If you want 2022 to be a better year for your money, consider making these financial New Year’s resolutions.
Your entire year's financial success likely rests on having a decent budget. “One important financial resolution for 2022 should be putting together a financial plan,” says Cynthia Pruemm, an investment advisor and the founder and CEO of SIS Financial Group in Hoffman Estates, Illinois. “Part of this process is doing a financial analysis of your income, expenses and investments."
If you're discouraged by the idea of being buried in data and can't afford an accountant, Pruemm suggests using a software program like Quicken. There are also plenty of personal finance websites and apps that can help with budgeting, including Mint.com, PocketGuard or You Need a Budget. Or you can go old school with a pad of paper and pen. But you can't argue with a resolution like budgeting.
One thing that should definitely go in your budget is how much you plan to put away in an emergency fund or savings account – or both.
“Another resolution should be saving every month regardless of the amount,” Pruemm says.
If you’re struggling with how to save money, Pruemm suggests Acorns.com, “where your spare change on each debit card or credit card transaction gets set aside into a separate savings account.
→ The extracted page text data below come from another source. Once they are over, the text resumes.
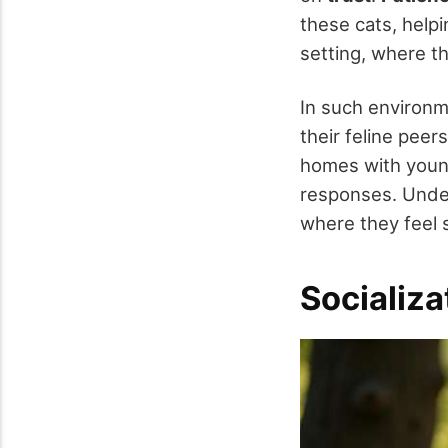
these cats, help
setting, where t
In such environm
their feline peers
homes with young
responses. Under
where they feel 
Socializ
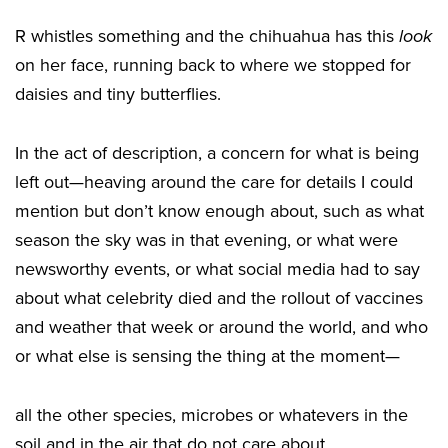
R whistles something and the chihuahua has this
look
on her face, running back to where we stopped for
daisies and tiny butterflies.
In the act of description, a concern for what is being
left out—heaving around the care for details I could
mention but don’t know enough about, such as what
season the sky was in that evening, or what were
newsworthy events, or what social media had to say
about what celebrity died and the rollout of vaccines
and weather that week or around the world, and who
or what else is sensing the thing at the moment—
all the other species, microbes or whatevers in the
soil and in the air that do not care about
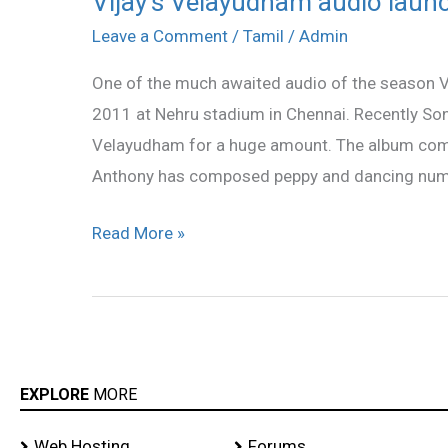
Vijay’s Velayudham audio laun
Velayudham
Leave a Comment
/
Tamil
/
Admin
audio
One of the much awaited audio of the season 
launch
2011 at Nehru stadium in Chennai. Recently So
on
Velayudham for a huge amount. The album compr
May
Anthony has composed peppy and dancing num
14
Read More »
EXPLORE
MORE
Web Hosting
Forums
You will be surprised how quickly all that spare change can add up.”
And when you're shopping online, she says, “shop for the same products through (cash-back websites) Rakuten or Ibotta where you get quarterly refunds for simply shopping through their website.”
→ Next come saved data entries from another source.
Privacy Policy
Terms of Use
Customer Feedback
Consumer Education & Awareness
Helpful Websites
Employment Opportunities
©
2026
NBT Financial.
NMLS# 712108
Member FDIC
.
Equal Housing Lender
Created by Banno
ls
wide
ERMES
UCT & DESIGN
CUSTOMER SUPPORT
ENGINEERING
Paying yourself first generally means "paying" your future self money. It's important to do it first because if you pay yourself last, chances are you won't pay yourself at all.
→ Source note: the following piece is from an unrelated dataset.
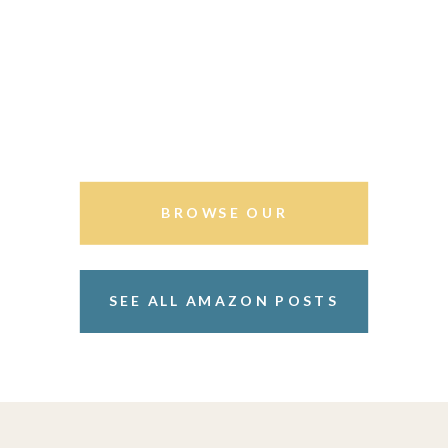
BROWSE OUR
STOREFRONT
SEE ALL AMAZON POSTS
An easy way to pay yourself first is by contributing to a 401(k), especially if your employer offers matching contributions, says Brian Stivers, an investment advisor and founder of Stivers Financial Services in Knoxville, Tennessee.
“I suggest you set a goal of setting aside 10% of your income each month for a future need such as retirement,” he says. "If your employer matches up to 4% of your annual income, then you would only need to contribute 6% of your income to pay yourself 10% of your income for retirement.”
Paying yourself first can also mean putting money into a savings account or an emergency fund before you pay for other expenses.
Stivers suggests finding cheaper restaurants – or, of course, you could always cook more.
“It isn't unusual for a couple to eat out three to four times a week when both are working,” Stivers says. “Whether this is takeout or dining in, this could easily add up to $100 to $200 a week or more.” It’s even worse for your budget, of course, if you have kids and are eating or ordering out three to four times a week.
“So if the 'eating out' budget was cut in half to $50 to $100 a week, and you placed the money in a savings account, or even in a savings jar at home, by the end of 2022 you will have saved $2,600 to $5,200 a year for other needs, goals or dreams,” Stivers says.